You can’t win at a game when you don’t know what game is being played. Knowledge and insight alone can’t help you win an argument. If you’re having to think on things then you’ve already lost. Most of the time, specially in the social setting, nobody is listening to the content of what you’re saying and you shouldn’t be listening to it either. Nor should you be putting any effort into delivering any depth because that doesn’t help your situation at all. People don’t listen to what you’re actually saying because they know that will only slow them down. They are more aware of the intent of the message than its content, which is what they respond to. Their incentive is to respond to your intent with disagreement, trying to understand what you’re saying is less important. They filter the depth and nuance out of the message because it is something they know is mostly irrelevant to the preparation of their rebuttal. Note that the preparation of a rebuttal is priority. To prepare a comeback, they focus on the intent of your argument, they feel they need to disagree with you and somehow translate that into speech to produce what appears like a valid rebuttal to your assertion.
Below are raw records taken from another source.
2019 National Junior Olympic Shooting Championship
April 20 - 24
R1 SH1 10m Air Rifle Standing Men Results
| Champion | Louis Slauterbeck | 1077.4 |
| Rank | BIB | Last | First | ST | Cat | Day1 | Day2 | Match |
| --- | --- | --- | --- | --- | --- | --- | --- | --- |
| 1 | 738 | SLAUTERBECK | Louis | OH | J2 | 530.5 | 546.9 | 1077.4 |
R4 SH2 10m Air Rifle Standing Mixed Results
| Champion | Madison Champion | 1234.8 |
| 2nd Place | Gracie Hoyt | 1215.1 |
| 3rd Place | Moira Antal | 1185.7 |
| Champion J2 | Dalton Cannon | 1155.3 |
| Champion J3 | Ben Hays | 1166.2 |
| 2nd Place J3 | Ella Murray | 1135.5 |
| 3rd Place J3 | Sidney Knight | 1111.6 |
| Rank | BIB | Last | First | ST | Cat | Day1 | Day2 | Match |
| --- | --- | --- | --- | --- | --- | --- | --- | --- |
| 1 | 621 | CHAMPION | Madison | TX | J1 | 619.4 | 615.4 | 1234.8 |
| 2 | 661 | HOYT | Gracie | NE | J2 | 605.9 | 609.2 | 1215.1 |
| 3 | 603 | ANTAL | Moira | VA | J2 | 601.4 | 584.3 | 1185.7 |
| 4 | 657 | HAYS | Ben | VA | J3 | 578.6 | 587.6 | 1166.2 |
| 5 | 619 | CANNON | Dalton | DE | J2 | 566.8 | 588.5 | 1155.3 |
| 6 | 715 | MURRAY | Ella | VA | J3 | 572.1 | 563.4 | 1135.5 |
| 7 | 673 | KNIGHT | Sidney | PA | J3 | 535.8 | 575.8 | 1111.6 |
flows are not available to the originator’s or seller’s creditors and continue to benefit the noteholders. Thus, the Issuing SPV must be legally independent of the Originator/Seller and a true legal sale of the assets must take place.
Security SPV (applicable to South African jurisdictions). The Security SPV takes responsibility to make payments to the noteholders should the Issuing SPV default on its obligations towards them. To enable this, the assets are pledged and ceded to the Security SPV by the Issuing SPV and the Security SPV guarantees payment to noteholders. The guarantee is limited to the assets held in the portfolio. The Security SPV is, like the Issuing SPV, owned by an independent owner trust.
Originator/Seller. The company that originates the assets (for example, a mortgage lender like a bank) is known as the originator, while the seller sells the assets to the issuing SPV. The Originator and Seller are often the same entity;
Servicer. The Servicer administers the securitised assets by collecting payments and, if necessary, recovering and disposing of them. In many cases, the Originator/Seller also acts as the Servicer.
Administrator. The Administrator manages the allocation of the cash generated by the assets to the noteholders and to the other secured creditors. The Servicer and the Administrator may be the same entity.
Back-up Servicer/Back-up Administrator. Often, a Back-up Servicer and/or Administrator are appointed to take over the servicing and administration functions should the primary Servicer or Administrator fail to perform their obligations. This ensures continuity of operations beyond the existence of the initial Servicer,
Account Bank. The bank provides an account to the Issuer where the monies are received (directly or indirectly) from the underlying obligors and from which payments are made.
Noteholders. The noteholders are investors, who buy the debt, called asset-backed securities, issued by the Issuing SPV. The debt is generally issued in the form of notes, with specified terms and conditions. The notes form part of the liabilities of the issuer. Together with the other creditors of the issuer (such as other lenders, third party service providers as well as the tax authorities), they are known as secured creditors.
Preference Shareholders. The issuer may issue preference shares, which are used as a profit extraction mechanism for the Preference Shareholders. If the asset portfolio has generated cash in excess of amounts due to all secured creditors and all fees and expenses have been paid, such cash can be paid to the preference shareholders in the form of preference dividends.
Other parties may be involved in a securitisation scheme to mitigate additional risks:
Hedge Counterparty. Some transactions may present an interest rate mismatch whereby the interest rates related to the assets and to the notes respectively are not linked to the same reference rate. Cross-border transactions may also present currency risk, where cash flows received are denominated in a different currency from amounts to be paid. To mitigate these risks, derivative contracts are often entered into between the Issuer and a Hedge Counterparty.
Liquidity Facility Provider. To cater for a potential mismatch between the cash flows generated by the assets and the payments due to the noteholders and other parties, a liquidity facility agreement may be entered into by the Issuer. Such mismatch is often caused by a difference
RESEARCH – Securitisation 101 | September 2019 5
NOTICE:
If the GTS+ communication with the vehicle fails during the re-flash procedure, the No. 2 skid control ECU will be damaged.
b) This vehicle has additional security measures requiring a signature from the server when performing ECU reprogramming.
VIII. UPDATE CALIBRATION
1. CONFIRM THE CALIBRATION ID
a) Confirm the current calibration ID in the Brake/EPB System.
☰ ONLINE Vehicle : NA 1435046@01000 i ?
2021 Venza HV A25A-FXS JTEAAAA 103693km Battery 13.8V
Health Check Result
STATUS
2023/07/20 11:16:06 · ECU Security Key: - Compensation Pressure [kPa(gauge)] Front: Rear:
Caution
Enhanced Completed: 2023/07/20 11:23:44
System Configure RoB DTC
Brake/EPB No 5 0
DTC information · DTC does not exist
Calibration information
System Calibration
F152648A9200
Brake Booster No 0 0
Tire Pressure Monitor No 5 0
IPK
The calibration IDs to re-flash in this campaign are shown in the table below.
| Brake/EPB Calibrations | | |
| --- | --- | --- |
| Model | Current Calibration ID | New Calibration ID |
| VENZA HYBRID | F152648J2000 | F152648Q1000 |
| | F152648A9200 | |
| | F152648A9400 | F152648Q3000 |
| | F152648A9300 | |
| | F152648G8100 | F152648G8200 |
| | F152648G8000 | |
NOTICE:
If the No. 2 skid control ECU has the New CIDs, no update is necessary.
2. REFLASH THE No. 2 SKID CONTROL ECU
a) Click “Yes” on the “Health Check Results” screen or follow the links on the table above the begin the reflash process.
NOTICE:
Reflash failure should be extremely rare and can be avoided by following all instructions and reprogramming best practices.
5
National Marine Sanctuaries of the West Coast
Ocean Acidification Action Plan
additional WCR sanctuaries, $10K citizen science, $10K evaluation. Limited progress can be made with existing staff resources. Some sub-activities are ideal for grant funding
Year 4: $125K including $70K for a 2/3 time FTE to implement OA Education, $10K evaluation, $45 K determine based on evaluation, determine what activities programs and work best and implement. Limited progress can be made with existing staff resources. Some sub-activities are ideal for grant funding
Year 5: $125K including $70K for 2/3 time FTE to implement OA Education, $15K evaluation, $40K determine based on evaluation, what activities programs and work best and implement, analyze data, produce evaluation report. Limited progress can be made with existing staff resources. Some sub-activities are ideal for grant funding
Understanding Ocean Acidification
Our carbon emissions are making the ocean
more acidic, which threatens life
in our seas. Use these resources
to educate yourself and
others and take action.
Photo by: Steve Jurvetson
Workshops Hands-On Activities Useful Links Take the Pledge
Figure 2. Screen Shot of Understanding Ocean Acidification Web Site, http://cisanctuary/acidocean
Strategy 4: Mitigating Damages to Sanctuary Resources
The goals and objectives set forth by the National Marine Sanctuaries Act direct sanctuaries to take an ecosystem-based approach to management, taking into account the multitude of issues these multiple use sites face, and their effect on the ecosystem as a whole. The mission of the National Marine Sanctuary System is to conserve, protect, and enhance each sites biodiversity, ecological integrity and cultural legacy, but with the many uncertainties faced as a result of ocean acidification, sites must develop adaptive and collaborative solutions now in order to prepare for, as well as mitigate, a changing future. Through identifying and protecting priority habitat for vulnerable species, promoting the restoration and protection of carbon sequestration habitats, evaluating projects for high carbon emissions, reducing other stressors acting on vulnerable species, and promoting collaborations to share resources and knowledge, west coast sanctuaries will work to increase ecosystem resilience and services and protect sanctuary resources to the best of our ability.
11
They will respond with corrective measures to mute the details and steer the argument back to a place from where they can comfortably resume their tried and tested ways to bring you into their frame where they can exert more control over the dynamics of the encounter. They will scramble to get you to agree to a certain surface level assertion and then immediately double down on you exactly the way they’ve done with the ten other people who argued with them on the same topic from before. If it worked ninety percent of the time, the odds are usually in their favour if they hit you with the same line of attack which they’ve rehearsed with practice. Nobody’s thinking, except you. And that slows you down.

Don’t think.

Avoid being cornered into a spot where you have to stop to think because that is always seen as a sign of weakness that signals defeat. At least when it comes to dinner table politics, current events or social issues, most of the time, people aren’t talking to you out of curiosity, they’re only talking to you to establish their social position and they expect you to be doing the same. You can be in it to explore and understand while the person you’re talking to might not, which is often reason enough to not proceed with the argument in the first place. More often than not, the people who say they want to be disagreed with, probably aren’t genuinely curious or inquisitive, they’re just there to flex their muscle, hoping to leave the exchange with a stronger grasp over their side of the argument. That’s all they’re looking for out of it. They want you to disagree with them, not out of any sense of genuine curiosity, but for sport. Nobody really cares that much about your take on things, or even for that matter, their own. They care more deeply about defending and reinforcing their social position. Because that’s just all you have to do if you want to belong, save face, make a display of your confidence and demand respect. It’s called the Art of Being Right.